Бетти вновь обежала глазами толпу, но по-прежнему не обнаружила Виллы. Что ж, если сестра не поторопится, то Бетти придется встречать Уайли за двоих. Она достала из сумочки зеркальце, прикоснулась носовым платком к уголкам губ, захлопнула и сунула обратно в сумку.

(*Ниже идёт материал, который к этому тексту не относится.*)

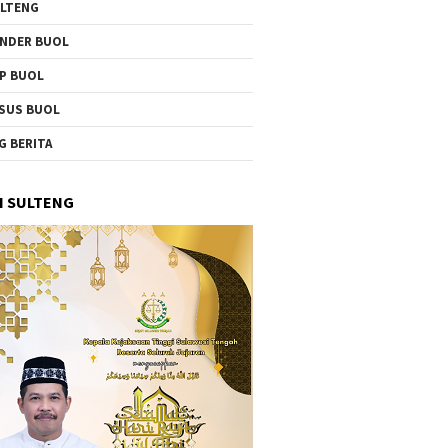
LTENG
NDER BUOL
P BUOL
SUS BUOL
G BERITA
I SULTENG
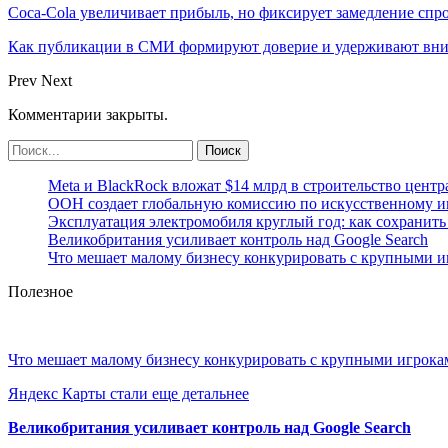
Coca-Cola увеличивает прибыль, но фиксирует замедление спр
Как публикации в СМИ формируют доверие и удерживают вни
Prev
Next
Комментарии закрыты.
Meta и BlackRock вложат $14 млрд в строительство центр
ООН создает глобальную комиссию по искусственному и
Эксплуатация электромобиля круглый год: как сохранить 
Великобритания усиливает контроль над Google Search
Что мешает малому бизнесу конкурировать с крупными 
Полезное
Что мешает малому бизнесу конкурировать с крупными игрок
Яндекс Карты стали еще детальнее
Великобритания усиливает контроль над Google Search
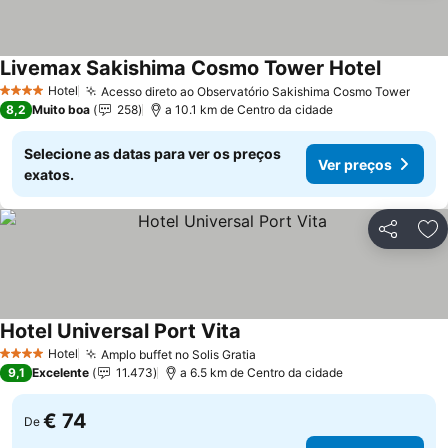
Livemax Sakishima Cosmo Tower Hotel
Ver preç
Hotel
Acesso direto ao Observatório Sakishima Cosmo Tower
Ver 
4 Estrelas
8,2
Muito boa
258
a 10.1 km de Centro da cidade
Selecione as datas para ver os preços
Ver preços
exatos.
Partilhar
Ad
Hotel Universal Port Vita
Ver preços
Hotel
Amplo buffet no Solis Gratia
Ver preços
4 Estrelas
9,1
Excelente
11.473
a 6.5 km de Centro da cidade
€ 74
De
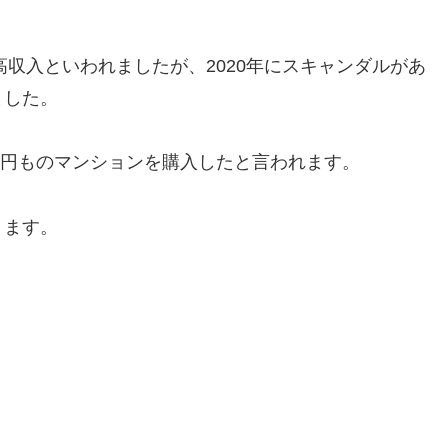
高収入といわれましたが、2020年にスキャンダルがあ
ました。
4億円ものマンションを購入したと言われます。
ります。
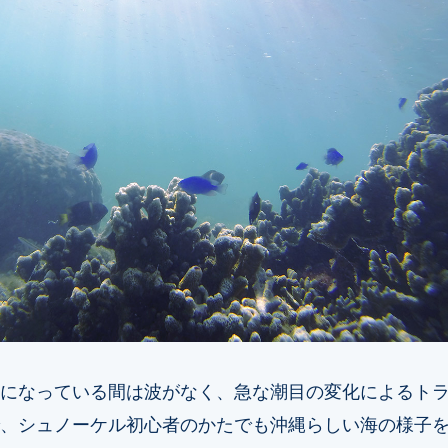
になっている間は波がなく、急な潮目の変化によるト
、シュノーケル初心者のかたでも沖縄らしい海の様子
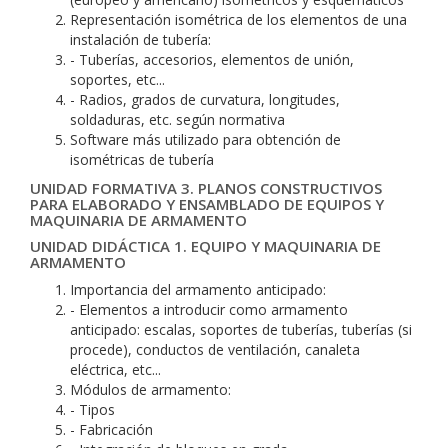
Representación isométrica de los elementos de una
instalación de tubería:
- Tuberías, accesorios, elementos de unión,
soportes, etc...
- Radios, grados de curvatura, longitudes,
soldaduras, etc. según normativa
Software más utilizado para obtención de
isométricas de tubería
UNIDAD FORMATIVA 3. PLANOS CONSTRUCTIVOS
PARA ELABORADO Y ENSAMBLADO DE EQUIPOS Y
MAQUINARIA DE ARMAMENTO
UNIDAD DIDÁCTICA 1. EQUIPO Y MAQUINARIA DE
ARMAMENTO
Importancia del armamento anticipado:
- Elementos a introducir como armamento
anticipado: escalas, soportes de tuberías, tuberías (si
procede), conductos de ventilación, canaleta
eléctrica, etc...
Módulos de armamento:
- Tipos
- Fabricación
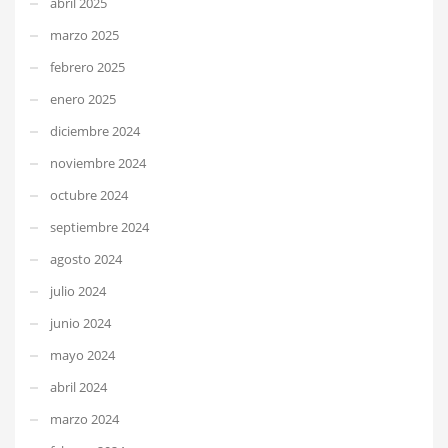
abril 2025
marzo 2025
febrero 2025
enero 2025
diciembre 2024
noviembre 2024
octubre 2024
septiembre 2024
agosto 2024
julio 2024
junio 2024
mayo 2024
abril 2024
marzo 2024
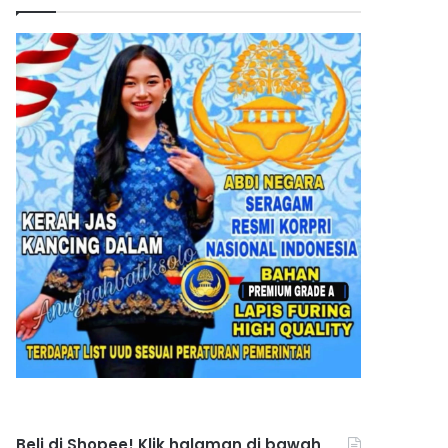
Beli di Shopee! Klik halaman di bawah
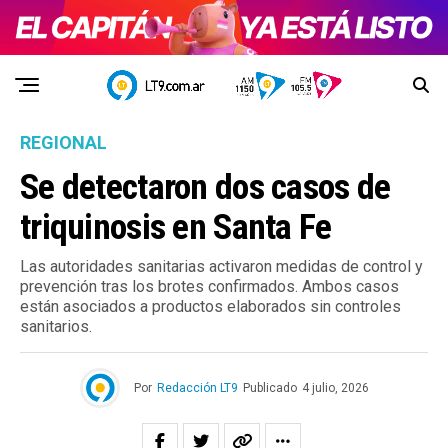
REGIONAL
Se detectaron dos casos de
triquinosis en Santa Fe
Las autoridades sanitarias activaron medidas de control y
prevención tras los brotes confirmados. Ambos casos
están asociados a productos elaborados sin controles
sanitarios.
Por
Redacción LT9
Publicado
4 julio, 2026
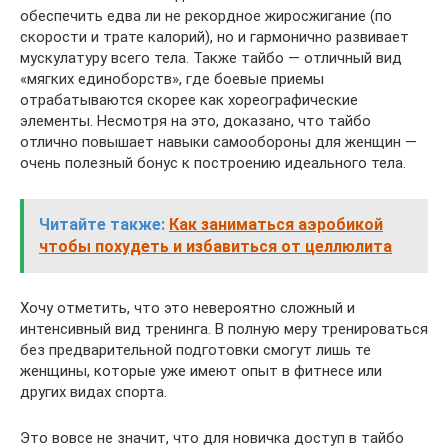
обеспечить едва ли не рекордное жиросжигание (по
скорости и трате калорий), но и гармонично развивает
мускулатуру всего тела. Также тайбо — отличный вид
«мягких единоборств», где боевые приемы
отрабатываются скорее как хореографические
элементы. Несмотря на это, доказано, что тайбо
отлично повышает навыки самообороны для женщин —
очень полезный бонус к построению идеального тела.
Читайте также:
Как заниматься аэробикой
чтобы похудеть и избавиться от целлюлита
Хочу отметить, что это невероятно сложный и
интенсивный вид тренинга. В полную меру тренироваться
без предварительной подготовки смогут лишь те
женщины, которые уже имеют опыт в фитнесе или
других видах спорта.
Это вовсе не значит, что для новичка доступ в тайбо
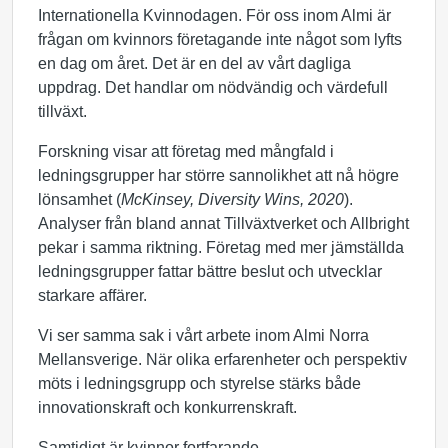
Internationella Kvinnodagen. För oss inom Almi är
frågan om kvinnors företagande inte något som lyfts
en dag om året. Det är en del av vårt dagliga
uppdrag. Det handlar om nödvändig och värdefull
tillväxt.
Forskning visar att företag med mångfald i
ledningsgrupper har större sannolikhet att nå högre
lönsamhet (
McKinsey, Diversity Wins, 2020
).
Analyser från bland annat Tillväxtverket och Allbright
pekar i samma riktning. Företag med mer jämställda
ledningsgrupper fattar bättre beslut och utvecklar
starkare affärer.
Vi ser samma sak i vårt arbete inom Almi Norra
Mellansverige. När olika erfarenheter och perspektiv
möts i ledningsgrupp och styrelse stärks både
innovationskraft och konkurrenskraft.
Samtidigt är kvinnor fortfarande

Внезапное возбуждение в группе собравшихся подсказало ей, что ожидание было не напрасным. Вот и Брэддок Уайли собственной персоной — весь из себя удалой и франтоватый, в темно-синем блейзере, эскотском галстуке, с широкими, как у шарфа, концами, и кремовых брюках. Большими шагами киноартист стремительно приближался к фойе, в окружении нескольких морских офицеров, совершенно непохожий на больного.
Завидев группу восторженных поклонниц, он ослепительно улыбнулся и двинулся к ним.
— Добрый вечер, леди! — воскликнул Брэддок и сразу же потянулся в карман блейзера за ручкой, в то время как женщины, хихикая и краснея, протягивали ему программки.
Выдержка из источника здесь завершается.